En début de semaine l’Institut Malien de Recherche Action pour la Paix a présenté son Autoportrait du Mali sur les obstacles à la paix. En collaboration avec Interpeace l’IMRAP a procédé à plus de 4500 entretiens dans les différentes régions du pays. De là a été élaboré un document qui recense précisément ce qui aux yeux de l’opinion malienne alimente les crises auxquelles le pays est confronté depuis de longues années.
L’IMRAP a recensé trois raisons principales pouvant en partie expliquer les difficultés du Mali. La première concerne a défiance des maliens vis à vis des discussions qui conduisent à des accords.
Mme Néné Konaté directrice exécutive de l’IMRAP participait au Grand Dialogue du mardi soir.
« Des consultations que nous avons mené sur le terrain et allant dans le sens des accords, c’est que les communautés ont exprimé une confiance très limitée en ce genre de processus. Dans toutes les régions du Mali, nous avons pu constituer une dizaine de focus groupes dans diverses localités au sein de chaque région ainsi que dans les camps de refugiés.

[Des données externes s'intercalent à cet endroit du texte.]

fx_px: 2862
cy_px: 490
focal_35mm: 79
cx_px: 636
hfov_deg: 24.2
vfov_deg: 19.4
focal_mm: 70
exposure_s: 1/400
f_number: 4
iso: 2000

Ces populations ont exprimé une confiance limitée par rapport aux retombées positives de ce qui sort des accords. De part le passé, elles ont une mauvaise expérience que chaque accord a amené avec lui ses germes pour un nouveau conflit ».

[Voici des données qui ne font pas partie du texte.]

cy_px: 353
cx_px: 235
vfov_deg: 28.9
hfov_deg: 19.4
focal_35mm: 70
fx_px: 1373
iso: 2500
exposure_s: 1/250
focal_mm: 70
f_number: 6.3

Défiance de la légitimité de ceux qui négocient, mais aussi forte mise en question de la décentralisation qui selon l’enquête de l’IMRAP apparaît plus comme un problème que comme une solution.
Oumar Sacko président du Conseil d’Administration de l’institut qui participait lui aussi à l’émission.
« Ce que les populations ressentent, je crois que c’est un problème de redevabilité des gouvernants par rapport aux gouvernés. Les populations ont une sorte de défiance et souhaiteraient qu’on puisse leur rendre compte. Il y aura lieu d’œuvrer à cela si on veut conforter ce processus de décentralisation, malgré les grandes résolutions qu’on a prises au niveau des états généraux ».
Enfin parmi les raisons qui expliquent la récurrence des crises, les personnes questionnées par l’IMRAP mettent l’accent sur les discours véhiculés au nord comme au sud qui alimentent les antagonismes. Docteur Hamidou Magassa socio-économiste et chercheur a travaillé sur le document de l’IMRAP.
« On paye ce qu’on a semé, il n’y a pas de doute et au bout de cet exercice j’espère que les gens s’arrêteront de faire le nombrilisme et de regarder ensemble qu ‘est ce qu’on peut faire. On a un problème de fond qui est un problème de distribution et redistribution du pouvoir de manière équilibrée. Ce n’est pas une question de Nord-Sud, on pense toujours que l’autre rive est toujours verte quand on est d’un côté. Malheureusement, la logique dans laquelle on s’est inscrit dans la gestion publique, est une logique complètement jacobine centralisée, mais les autres n’ont pas besoin de ce que tu leur donnes. Ils ont leur pouvoir. On est complètement déstabilisé et il faut que le pays ait le courage de faire face à lui même. Nous avons un fond de savoir locale extraordinaire ».